Ruptures call safety of Internet cables into question

NEW DELHI: Four undersea communication cables have been cut in the past week, raising questions about the safety of the oceanic network that handles the bulk of the world's Internet and telephone traffic.

Most telecommunications experts and cable operators say that sabotage seems unlikely, but no one knows what damaged the cables or whether the incidents were related.

One theory - that a wayward ship traveling off course because of bad weather was responsible for cutting the first two cables last week - was dismissed by the Egyptian government over the weekend.

No ships passed the area in the Mediterranean where the cables were located, the country's Ministry of Communications said Sunday.

"This has been an eye-opener for us, and everyone in the telecom industry worldwide," said Colonel R.S. Parihar, the secretary of the Internet Service Providers Association of India.

Today, the cause of the problem may have been an anchor, "but what if it is sabotage tomorrow?" Parihar asked.

"These are owned by private operators, and there are no governments or armies protecting these cables."

Most recently, a cable operated by Qatar's Q-Tel, which linked Qatar to the United Arab Emirates through the islands of Haloul and Das, was cut Friday.

Communications in the Middle East have been hardest hit by the damage, though India, the United States and Europe also experienced slowdowns.

Telecommunications operators have been trying to diversify the routes they can use for transmissions in recent years, said Alan Mauldin, research director with TeleGeography Research, particularly since an earthquake in Taiwan in 2006 disrupted service in Asia.

The cable network contains "choke points" - like those off the coast of Egypt and Singapore where many cables run - and operators need to make sure their transmission routes are diversified, he said.

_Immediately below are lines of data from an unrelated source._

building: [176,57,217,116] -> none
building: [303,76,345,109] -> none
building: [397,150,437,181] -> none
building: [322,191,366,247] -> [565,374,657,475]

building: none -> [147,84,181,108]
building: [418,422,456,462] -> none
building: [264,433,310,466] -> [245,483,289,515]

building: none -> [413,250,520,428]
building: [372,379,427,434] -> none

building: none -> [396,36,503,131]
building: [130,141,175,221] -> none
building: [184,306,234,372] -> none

Adel al Mutawa, a spokesman for Q-Tel, said Qatar was operating at about 60 percent of telephone capacity Monday, but that Internet and data transmission services were working at normal speed.

Most telecommunications companies affected by the cuts during the past week rerouted service through other cables.

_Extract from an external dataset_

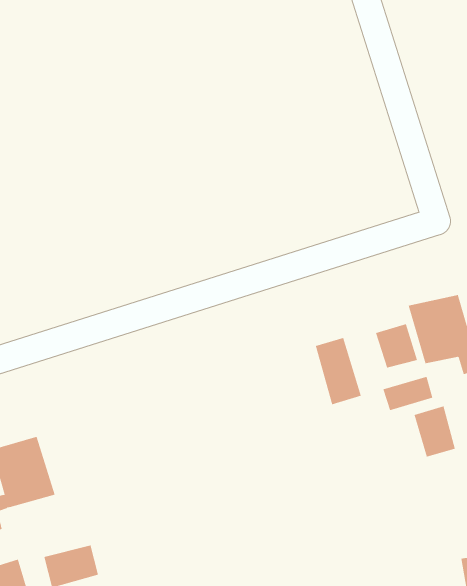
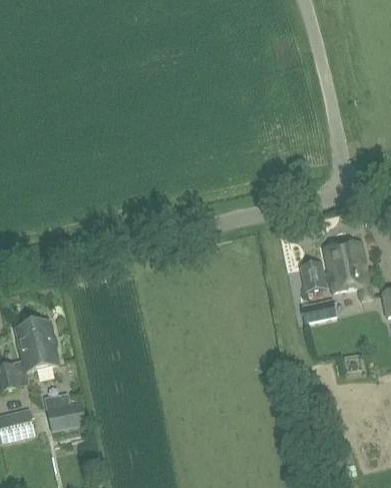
building: [315,337,361,405] -> none
building: [414,406,455,457] -> none

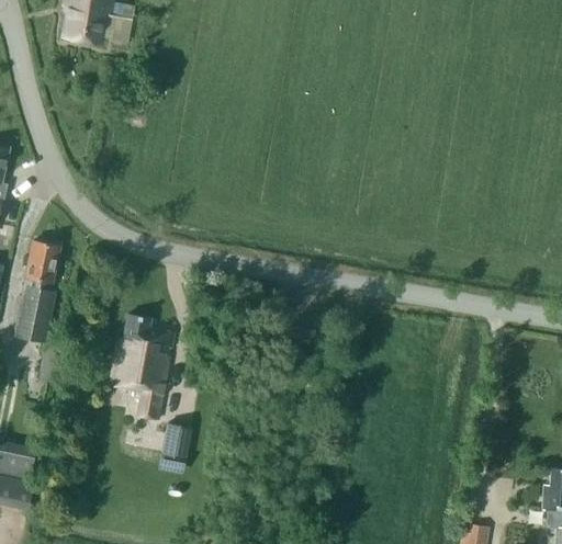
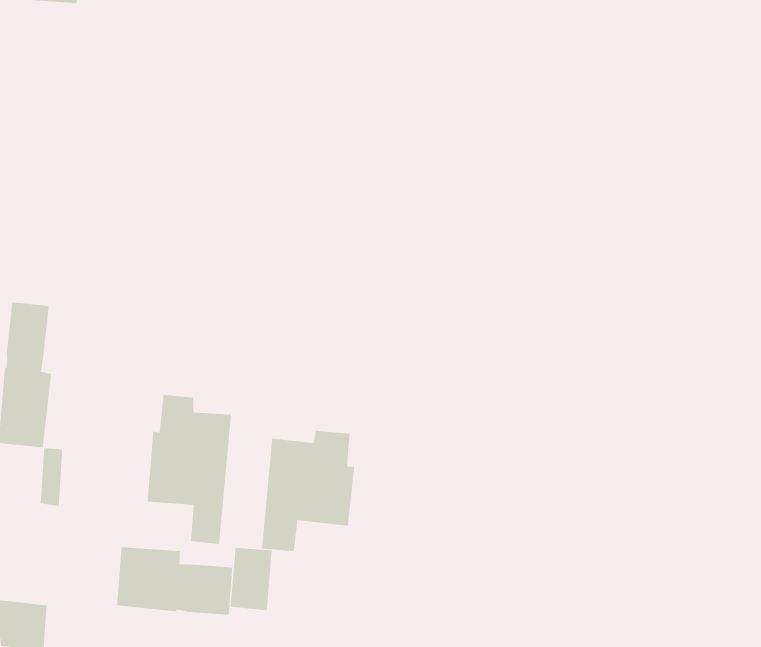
building: none -> [261,430,355,552]
building: none -> [116,546,233,616]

Q-Tel will not know what caused the Qatar-UAE Submarine Cable System rupture until it sends a repair ship to pull the cable off the ocean floor, Mutawa said.

Undersea cables carry about 95 percent of the world's telephone and Internet traffic, according to the International Cable Protection Committee, an 86-member group that works with fishing, mining and drilling companies to curb damage to submarine cables.

Information travels faster and less expensively under the ocean than it does via satellite, and undersea cable transmission is gaining market share, the group said.

The Egyptian Ministry of Communications and Information Technology said Sunday that no ships had passed through the area in the Mediterranean where two cables, known as the Sea Me We 4 and Flag's Europe-Asia cable, were cut earlier last week.

"The site is a restricted area, which excludes the possibility that the malfunction resulted from a crossing ship," the ministry said in a statement. Internet efficiency in Egypt has reached about 70 percent, the statement said.

A third cable, known as Falcon, was cut Friday morning about 55 kilometers, or 35 miles, off the coast of Dubai in the Gulf. Wet, windy weather in some areas around the Gulf has shut ports and delayed ships.

Two of the damaged cables, the Flag Europe-Asia cable and Falcon, are owned by Flag Telecom, a subsidiary of Indian conglomerate Reliance ADA Group.

Flag Telecom has never had two cables down at the same time in the region, a spokesman, Vineet Kumar, said.

Flag Telecom's network is one of the "newest in existence" so it would be unlikely that the cables would break because of wear and tear or age.